Directions - The expected result is every line of the records, printed exactly.

Saved data entries:

== Segment start ==

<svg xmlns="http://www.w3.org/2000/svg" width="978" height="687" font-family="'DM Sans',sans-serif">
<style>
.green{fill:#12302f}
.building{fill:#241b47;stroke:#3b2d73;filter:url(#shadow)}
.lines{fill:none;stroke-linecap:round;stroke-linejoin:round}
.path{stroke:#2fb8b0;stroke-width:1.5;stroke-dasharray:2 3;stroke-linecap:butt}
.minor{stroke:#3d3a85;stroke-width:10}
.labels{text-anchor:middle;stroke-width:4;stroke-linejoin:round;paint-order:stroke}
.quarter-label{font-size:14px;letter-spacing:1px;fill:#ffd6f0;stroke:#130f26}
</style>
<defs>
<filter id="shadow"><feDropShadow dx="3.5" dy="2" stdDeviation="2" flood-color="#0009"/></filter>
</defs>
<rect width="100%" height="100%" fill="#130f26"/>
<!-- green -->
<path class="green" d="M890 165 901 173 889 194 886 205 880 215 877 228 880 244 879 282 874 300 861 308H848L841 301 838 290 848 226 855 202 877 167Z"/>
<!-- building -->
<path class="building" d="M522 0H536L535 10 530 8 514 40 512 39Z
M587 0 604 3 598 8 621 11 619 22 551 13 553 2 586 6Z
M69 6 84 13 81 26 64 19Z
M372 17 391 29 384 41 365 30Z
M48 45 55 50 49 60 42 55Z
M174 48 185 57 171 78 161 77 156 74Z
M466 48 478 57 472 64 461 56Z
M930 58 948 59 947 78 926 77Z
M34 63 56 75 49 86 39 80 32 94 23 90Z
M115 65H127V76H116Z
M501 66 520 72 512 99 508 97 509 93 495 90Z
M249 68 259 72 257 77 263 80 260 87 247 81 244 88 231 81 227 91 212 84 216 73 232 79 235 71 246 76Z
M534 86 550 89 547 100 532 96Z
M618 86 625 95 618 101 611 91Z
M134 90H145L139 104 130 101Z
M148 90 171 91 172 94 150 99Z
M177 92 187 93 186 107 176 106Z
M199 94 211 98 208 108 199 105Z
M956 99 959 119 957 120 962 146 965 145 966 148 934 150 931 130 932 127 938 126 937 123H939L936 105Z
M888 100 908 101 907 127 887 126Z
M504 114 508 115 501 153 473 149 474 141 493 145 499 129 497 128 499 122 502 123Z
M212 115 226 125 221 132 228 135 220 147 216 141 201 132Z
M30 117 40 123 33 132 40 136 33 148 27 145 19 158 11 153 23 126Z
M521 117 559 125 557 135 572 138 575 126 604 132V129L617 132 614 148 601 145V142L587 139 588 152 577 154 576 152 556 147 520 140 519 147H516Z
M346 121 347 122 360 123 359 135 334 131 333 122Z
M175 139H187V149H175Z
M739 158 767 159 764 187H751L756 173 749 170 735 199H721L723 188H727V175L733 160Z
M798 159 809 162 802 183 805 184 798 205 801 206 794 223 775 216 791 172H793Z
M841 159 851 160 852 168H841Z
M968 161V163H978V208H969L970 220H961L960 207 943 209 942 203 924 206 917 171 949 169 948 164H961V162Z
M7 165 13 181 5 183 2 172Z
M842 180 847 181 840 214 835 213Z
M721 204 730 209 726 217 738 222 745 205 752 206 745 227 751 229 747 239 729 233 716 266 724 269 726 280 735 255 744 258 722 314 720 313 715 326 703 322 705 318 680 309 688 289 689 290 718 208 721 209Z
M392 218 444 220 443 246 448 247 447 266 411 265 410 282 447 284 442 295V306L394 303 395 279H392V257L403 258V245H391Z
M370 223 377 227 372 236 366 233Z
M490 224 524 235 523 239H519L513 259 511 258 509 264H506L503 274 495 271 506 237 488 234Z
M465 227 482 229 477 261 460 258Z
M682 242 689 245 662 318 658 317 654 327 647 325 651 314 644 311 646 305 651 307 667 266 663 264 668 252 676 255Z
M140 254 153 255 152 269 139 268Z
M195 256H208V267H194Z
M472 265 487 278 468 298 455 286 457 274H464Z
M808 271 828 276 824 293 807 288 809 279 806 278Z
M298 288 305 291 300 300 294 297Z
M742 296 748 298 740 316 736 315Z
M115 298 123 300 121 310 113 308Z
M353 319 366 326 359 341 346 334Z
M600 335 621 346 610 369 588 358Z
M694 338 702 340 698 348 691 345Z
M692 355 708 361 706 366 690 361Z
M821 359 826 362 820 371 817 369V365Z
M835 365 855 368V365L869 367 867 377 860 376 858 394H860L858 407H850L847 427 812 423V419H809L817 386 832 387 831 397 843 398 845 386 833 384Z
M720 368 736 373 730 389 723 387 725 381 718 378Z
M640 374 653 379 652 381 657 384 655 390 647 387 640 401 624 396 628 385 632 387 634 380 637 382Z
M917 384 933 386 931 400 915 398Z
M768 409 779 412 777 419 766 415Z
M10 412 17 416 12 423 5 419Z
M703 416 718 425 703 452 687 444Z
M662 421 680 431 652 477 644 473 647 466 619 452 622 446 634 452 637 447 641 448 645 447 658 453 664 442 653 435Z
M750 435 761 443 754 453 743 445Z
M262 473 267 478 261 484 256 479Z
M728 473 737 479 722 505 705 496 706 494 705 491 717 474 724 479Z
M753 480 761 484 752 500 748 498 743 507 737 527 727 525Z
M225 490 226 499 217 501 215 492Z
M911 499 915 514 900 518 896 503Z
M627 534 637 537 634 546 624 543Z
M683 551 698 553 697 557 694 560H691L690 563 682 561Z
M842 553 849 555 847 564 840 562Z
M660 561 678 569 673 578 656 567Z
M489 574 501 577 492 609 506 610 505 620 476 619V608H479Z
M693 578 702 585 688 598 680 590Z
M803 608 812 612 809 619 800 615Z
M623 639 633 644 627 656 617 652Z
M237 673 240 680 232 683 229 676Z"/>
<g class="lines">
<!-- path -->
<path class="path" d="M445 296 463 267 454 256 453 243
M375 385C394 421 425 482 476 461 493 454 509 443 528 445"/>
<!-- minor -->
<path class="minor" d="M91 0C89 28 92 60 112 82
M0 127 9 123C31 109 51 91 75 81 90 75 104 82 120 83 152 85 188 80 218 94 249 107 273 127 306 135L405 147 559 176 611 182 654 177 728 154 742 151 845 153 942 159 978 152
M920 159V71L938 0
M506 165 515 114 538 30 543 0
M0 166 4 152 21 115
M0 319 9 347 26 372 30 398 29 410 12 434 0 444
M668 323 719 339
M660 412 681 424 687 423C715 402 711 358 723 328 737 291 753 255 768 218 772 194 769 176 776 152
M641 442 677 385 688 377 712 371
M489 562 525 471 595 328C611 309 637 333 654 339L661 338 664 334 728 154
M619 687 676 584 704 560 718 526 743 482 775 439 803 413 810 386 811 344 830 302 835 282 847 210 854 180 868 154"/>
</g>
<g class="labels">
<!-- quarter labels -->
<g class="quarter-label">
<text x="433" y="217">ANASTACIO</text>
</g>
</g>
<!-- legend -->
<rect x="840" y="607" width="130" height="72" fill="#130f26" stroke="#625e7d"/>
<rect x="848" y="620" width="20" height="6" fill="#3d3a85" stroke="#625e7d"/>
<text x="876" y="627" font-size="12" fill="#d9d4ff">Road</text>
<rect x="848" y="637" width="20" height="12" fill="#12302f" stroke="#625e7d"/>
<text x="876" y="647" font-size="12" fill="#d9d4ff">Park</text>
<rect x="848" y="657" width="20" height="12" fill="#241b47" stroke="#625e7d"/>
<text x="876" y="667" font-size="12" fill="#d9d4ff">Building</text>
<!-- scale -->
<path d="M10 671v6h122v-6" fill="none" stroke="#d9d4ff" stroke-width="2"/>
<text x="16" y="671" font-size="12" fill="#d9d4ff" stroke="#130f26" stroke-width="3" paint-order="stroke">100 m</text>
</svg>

== Segment end ==

Solution to the problem -
<svg xmlns="http://www.w3.org/2000/svg" width="978" height="687" font-family="'DM Sans',sans-serif">
<style>
.green{fill:#12302f}
.building{fill:#241b47;stroke:#3b2d73;filter:url(#shadow)}
.lines{fill:none;stroke-linecap:round;stroke-linejoin:round}
.path{stroke:#2fb8b0;stroke-width:1.5;stroke-dasharray:2 3;stroke-linecap:butt}
.minor{stroke:#3d3a85;stroke-width:10}
.labels{text-anchor:middle;stroke-width:4;stroke-linejoin:round;paint-order:stroke}
.quarter-label{font-size:14px;letter-spacing:1px;fill:#ffd6f0;stroke:#130f26}
</style>
<defs>
<filter id="shadow"><feDropShadow dx="3.5" dy="2" stdDeviation="2" flood-color="#0009"/></filter>
</defs>
<rect width="100%" height="100%" fill="#130f26"/>
<!-- green -->
<path class="green" d="M890 165 901 173 889 194 886 205 880 215 877 228 880 244 879 282 874 300 861 308H848L841 301 838 290 848 226 855 202 877 167Z"/>
<!-- building -->
<path class="building" d="M522 0H536L535 10 530 8 514 40 512 39Z
M587 0 604 3 598 8 621 11 619 22 551 13 553 2 586 6Z
M69 6 84 13 81 26 64 19Z
M372 17 391 29 384 41 365 30Z
M48 45 55 50 49 60 42 55Z
M174 48 185 57 171 78 161 77 156 74Z
M466 48 478 57 472 64 461 56Z
M930 58 948 59 947 78 926 77Z
M34 63 56 75 49 86 39 80 32 94 23 90Z
M115 65H127V76H116Z
M501 66 520 72 512 99 508 97 509 93 495 90Z
M249 68 259 72 257 77 263 80 260 87 247 81 244 88 231 81 227 91 212 84 216 73 232 79 235 71 246 76Z
M534 86 550 89 547 100 532 96Z
M618 86 625 95 618 101 611 91Z
M134 90H145L139 104 130 101Z
M148 90 171 91 172 94 150 99Z
M177 92 187 93 186 107 176 106Z
M199 94 211 98 208 108 199 105Z
M956 99 959 119 957 120 962 146 965 145 966 148 934 150 931 130 932 127 938 126 937 123H939L936 105Z
M888 100 908 101 907 127 887 126Z
M504 114 508 115 501 153 473 149 474 141 493 145 499 129 497 128 499 122 502 123Z
M212 115 226 125 221 132 228 135 220 147 216 141 201 132Z
M30 117 40 123 33 132 40 136 33 148 27 145 19 158 11 153 23 126Z
M521 117 559 125 557 135 572 138 575 126 604 132V129L617 132 614 148 601 145V142L587 139 588 152 577 154 576 152 556 147 520 140 519 147H516Z
M346 121 347 122 360 123 359 135 334 131 333 122Z
M175 139H187V149H175Z
M739 158 767 159 764 187H751L756 173 749 170 735 199H721L723 188H727V175L733 160Z
M798 159 809 162 802 183 805 184 798 205 801 206 794 223 775 216 791 172H793Z
M841 159 851 160 852 168H841Z
M968 161V163H978V208H969L970 220H961L960 207 943 209 942 203 924 206 917 171 949 169 948 164H961V162Z
M7 165 13 181 5 183 2 172Z
M842 180 847 181 840 214 835 213Z
M721 204 730 209 726 217 738 222 745 205 752 206 745 227 751 229 747 239 729 233 716 266 724 269 726 280 735 255 744 258 722 314 720 313 715 326 703 322 705 318 680 309 688 289 689 290 718 208 721 209Z
M392 218 444 220 443 246 448 247 447 266 411 265 410 282 447 284 442 295V306L394 303 395 279H392V257L403 258V245H391Z
M370 223 377 227 372 236 366 233Z
M490 224 524 235 523 239H519L513 259 511 258 509 264H506L503 274 495 271 506 237 488 234Z
M465 227 482 229 477 261 460 258Z
M682 242 689 245 662 318 658 317 654 327 647 325 651 314 644 311 646 305 651 307 667 266 663 264 668 252 676 255Z
M140 254 153 255 152 269 139 268Z
M195 256H208V267H194Z
M472 265 487 278 468 298 455 286 457 274H464Z
M808 271 828 276 824 293 807 288 809 279 806 278Z
M298 288 305 291 300 300 294 297Z
M742 296 748 298 740 316 736 315Z
M115 298 123 300 121 310 113 308Z
M353 319 366 326 359 341 346 334Z
M600 335 621 346 610 369 588 358Z
M694 338 702 340 698 348 691 345Z
M692 355 708 361 706 366 690 361Z
M821 359 826 362 820 371 817 369V365Z
M835 365 855 368V365L869 367 867 377 860 376 858 394H860L858 407H850L847 427 812 423V419H809L817 386 832 387 831 397 843 398 845 386 833 384Z
M720 368 736 373 730 389 723 387 725 381 718 378Z
M640 374 653 379 652 381 657 384 655 390 647 387 640 401 624 396 628 385 632 387 634 380 637 382Z
M917 384 933 386 931 400 915 398Z
M768 409 779 412 777 419 766 415Z
M10 412 17 416 12 423 5 419Z
M703 416 718 425 703 452 687 444Z
M662 421 680 431 652 477 644 473 647 466 619 452 622 446 634 452 637 447 641 448 645 447 658 453 664 442 653 435Z
M750 435 761 443 754 453 743 445Z
M262 473 267 478 261 484 256 479Z
M728 473 737 479 722 505 705 496 706 494 705 491 717 474 724 479Z
M753 480 761 484 752 500 748 498 743 507 737 527 727 525Z
M225 490 226 499 217 501 215 492Z
M911 499 915 514 900 518 896 503Z
M627 534 637 537 634 546 624 543Z
M683 551 698 553 697 557 694 560H691L690 563 682 561Z
M842 553 849 555 847 564 840 562Z
M660 561 678 569 673 578 656 567Z
M489 574 501 577 492 609 506 610 505 620 476 619V608H479Z
M693 578 702 585 688 598 680 590Z
M803 608 812 612 809 619 800 615Z
M623 639 633 644 627 656 617 652Z
M237 673 240 680 232 683 229 676Z"/>
<g class="lines">
<!-- path -->
<path class="path" d="M445 296 463 267 454 256 453 243
M375 385C394 421 425 482 476 461 493 454 509 443 528 445"/>
<!-- minor -->
<path class="minor" d="M91 0C89 28 92 60 112 82
M0 127 9 123C31 109 51 91 75 81 90 75 104 82 120 83 152 85 188 80 218 94 249 107 273 127 306 135L405 147 559 176 611 182 654 177 728 154 742 151 845 153 942 159 978 152
M920 159V71L938 0
M506 165 515 114 538 30 543 0
M0 166 4 152 21 115
M0 319 9 347 26 372 30 398 29 410 12 434 0 444
M668 323 719 339
M660 412 681 424 687 423C715 402 711 358 723 328 737 291 753 255 768 218 772 194 769 176 776 152
M641 442 677 385 688 377 712 371
M489 562 525 471 595 328C611 309 637 333 654 339L661 338 664 334 728 154
M619 687 676 584 704 560 718 526 743 482 775 439 803 413 810 386 811 344 830 302 835 282 847 210 854 180 868 154"/>
</g>
<g class="labels">
<!-- quarter labels -->
<g class="quarter-label">
<text x="433" y="217">ANASTACIO</text>
</g>
</g>
<!-- legend -->
<rect x="840" y="607" width="130" height="72" fill="#130f26" stroke="#625e7d"/>
<rect x="848" y="620" width="20" height="6" fill="#3d3a85" stroke="#625e7d"/>
<text x="876" y="627" font-size="12" fill="#d9d4ff">Road</text>
<rect x="848" y="637" width="20" height="12" fill="#12302f" stroke="#625e7d"/>
<text x="876" y="647" font-size="12" fill="#d9d4ff">Park</text>
<rect x="848" y="657" width="20" height="12" fill="#241b47" stroke="#625e7d"/>
<text x="876" y="667" font-size="12" fill="#d9d4ff">Building</text>
<!-- scale -->
<path d="M10 671v6h122v-6" fill="none" stroke="#d9d4ff" stroke-width="2"/>
<text x="16" y="671" font-size="12" fill="#d9d4ff" stroke="#130f26" stroke-width="3" paint-order="stroke">100 m</text>
</svg>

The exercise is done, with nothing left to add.